** Records for processing **

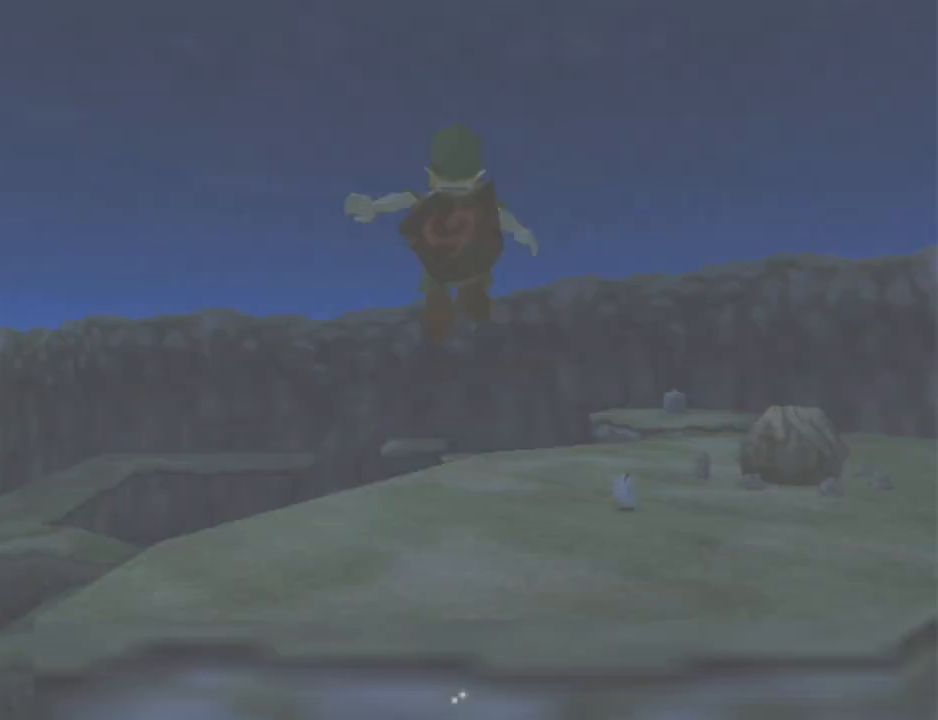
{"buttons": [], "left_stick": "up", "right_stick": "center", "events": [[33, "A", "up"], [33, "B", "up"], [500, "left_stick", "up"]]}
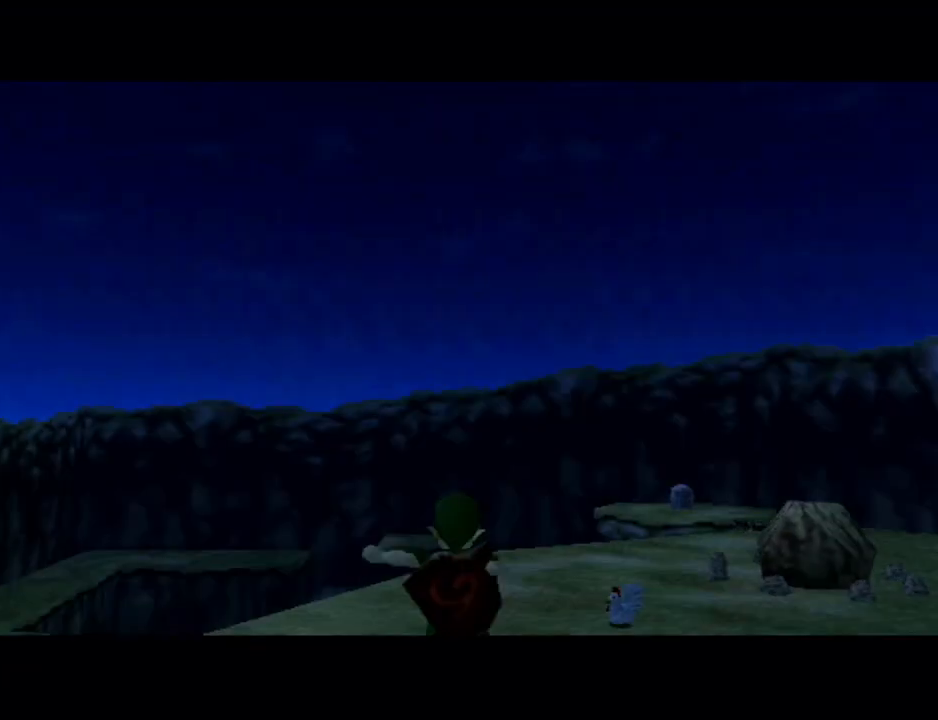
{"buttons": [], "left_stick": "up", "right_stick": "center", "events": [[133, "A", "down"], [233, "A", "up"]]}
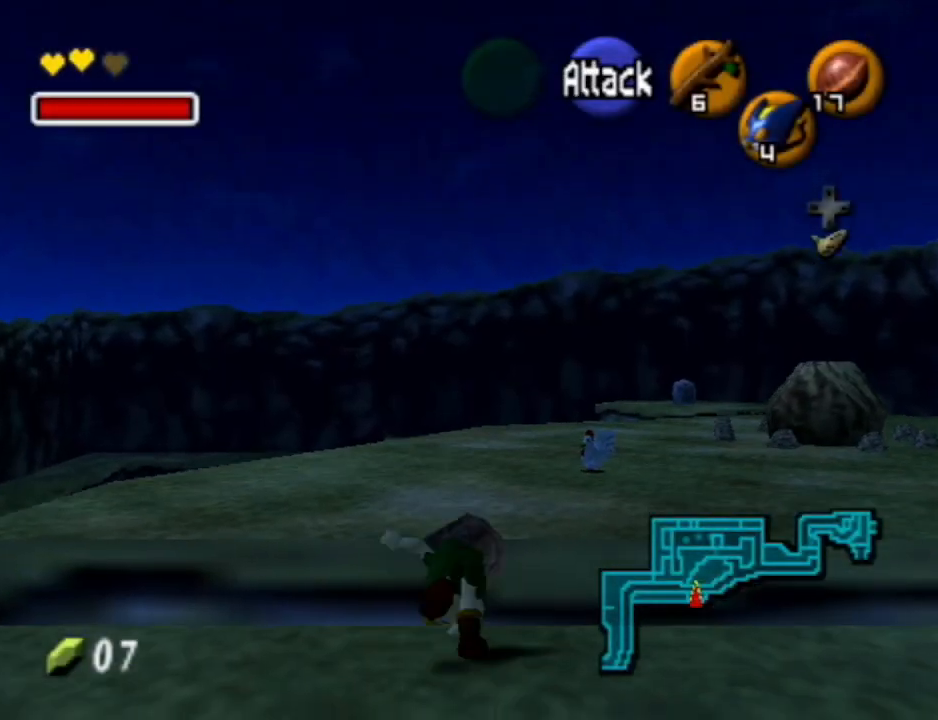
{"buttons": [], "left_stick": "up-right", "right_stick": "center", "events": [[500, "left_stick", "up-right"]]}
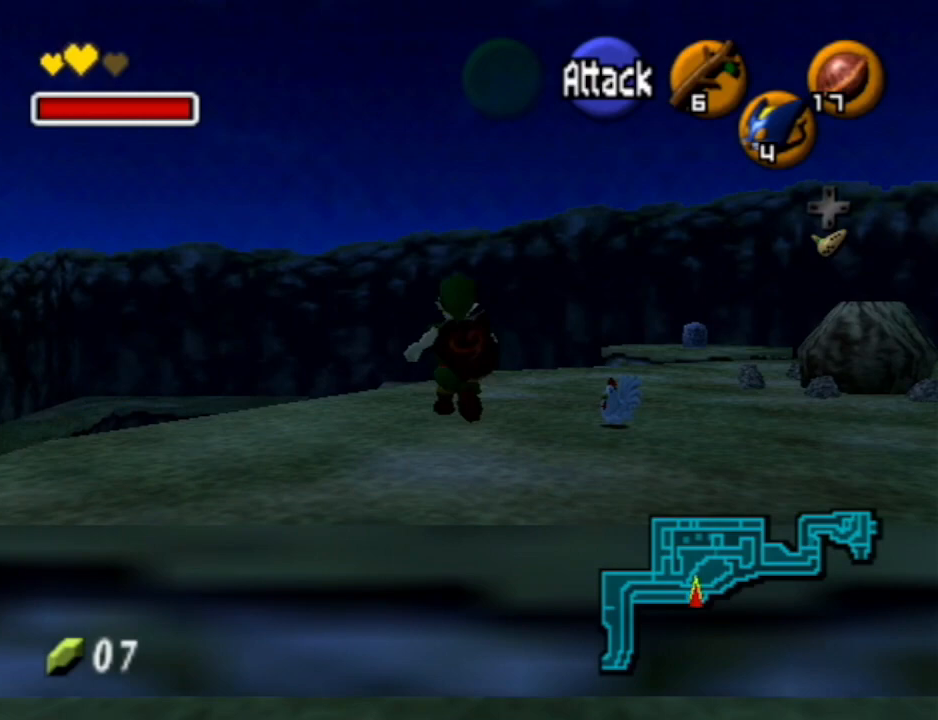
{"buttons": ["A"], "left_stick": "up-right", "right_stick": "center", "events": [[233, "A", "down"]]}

--

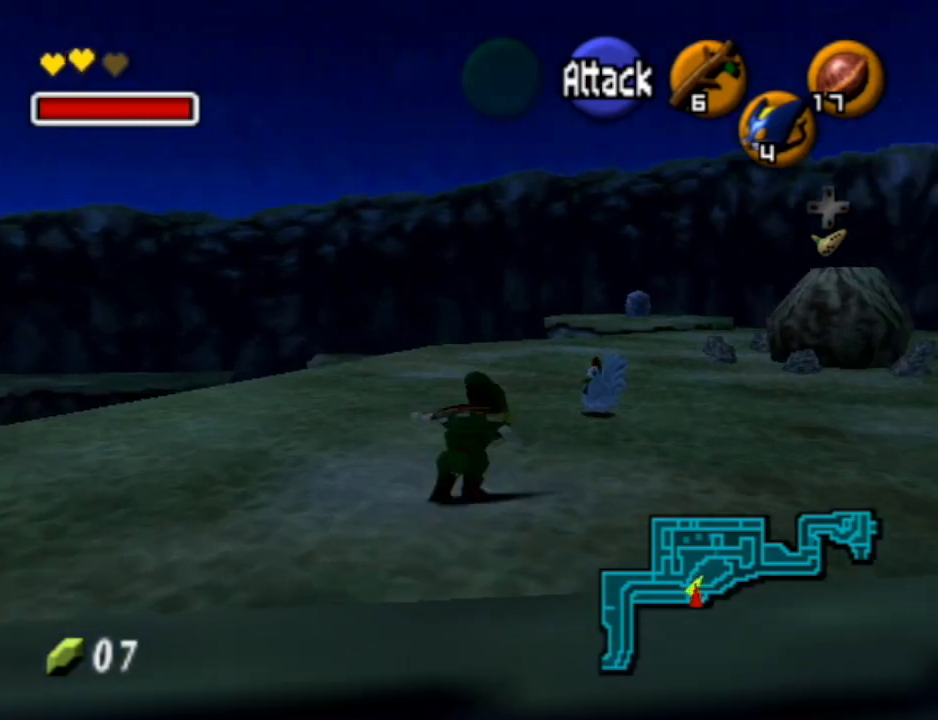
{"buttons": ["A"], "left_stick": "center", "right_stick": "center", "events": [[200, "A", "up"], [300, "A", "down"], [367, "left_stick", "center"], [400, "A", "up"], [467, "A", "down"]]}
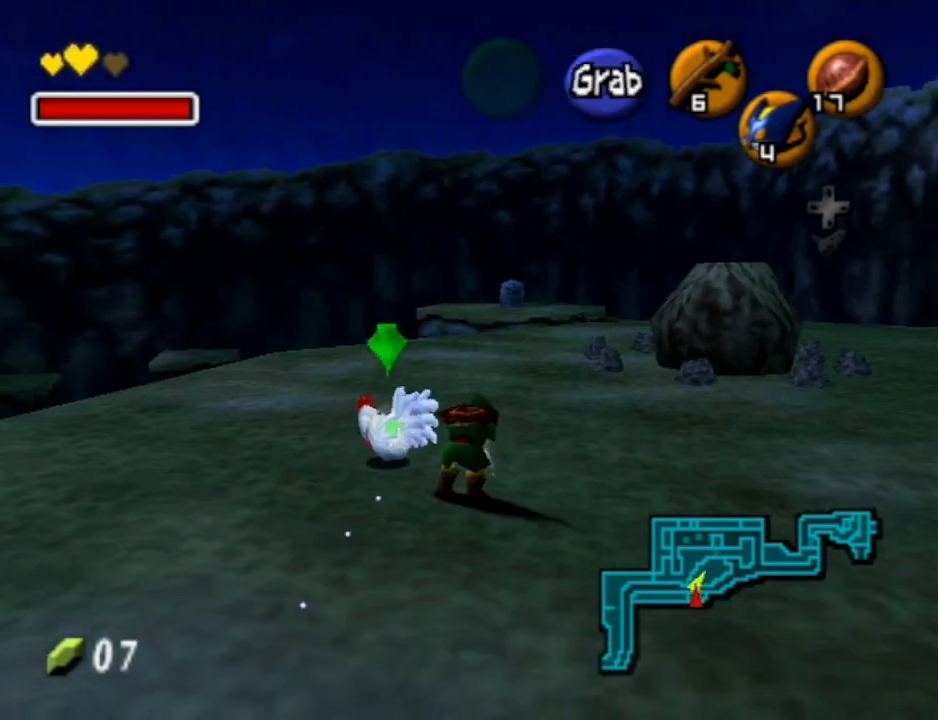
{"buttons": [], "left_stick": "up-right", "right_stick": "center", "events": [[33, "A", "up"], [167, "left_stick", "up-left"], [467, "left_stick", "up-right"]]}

** How to complete this task **
All lines above with "down" in them should be returned.

** Task output **
{"buttons": [], "left_stick": "up", "right_stick": "center", "events": [[133, "A", "down"], [233, "A", "up"]]}
{"buttons": ["A"], "left_stick": "up-right", "right_stick": "center", "events": [[233, "A", "down"]]}
{"buttons": ["A"], "left_stick": "center", "right_stick": "center", "events": [[200, "A", "up"], [300, "A", "down"], [367, "left_stick", "center"], [400, "A", "up"], [467, "A", "down"]]}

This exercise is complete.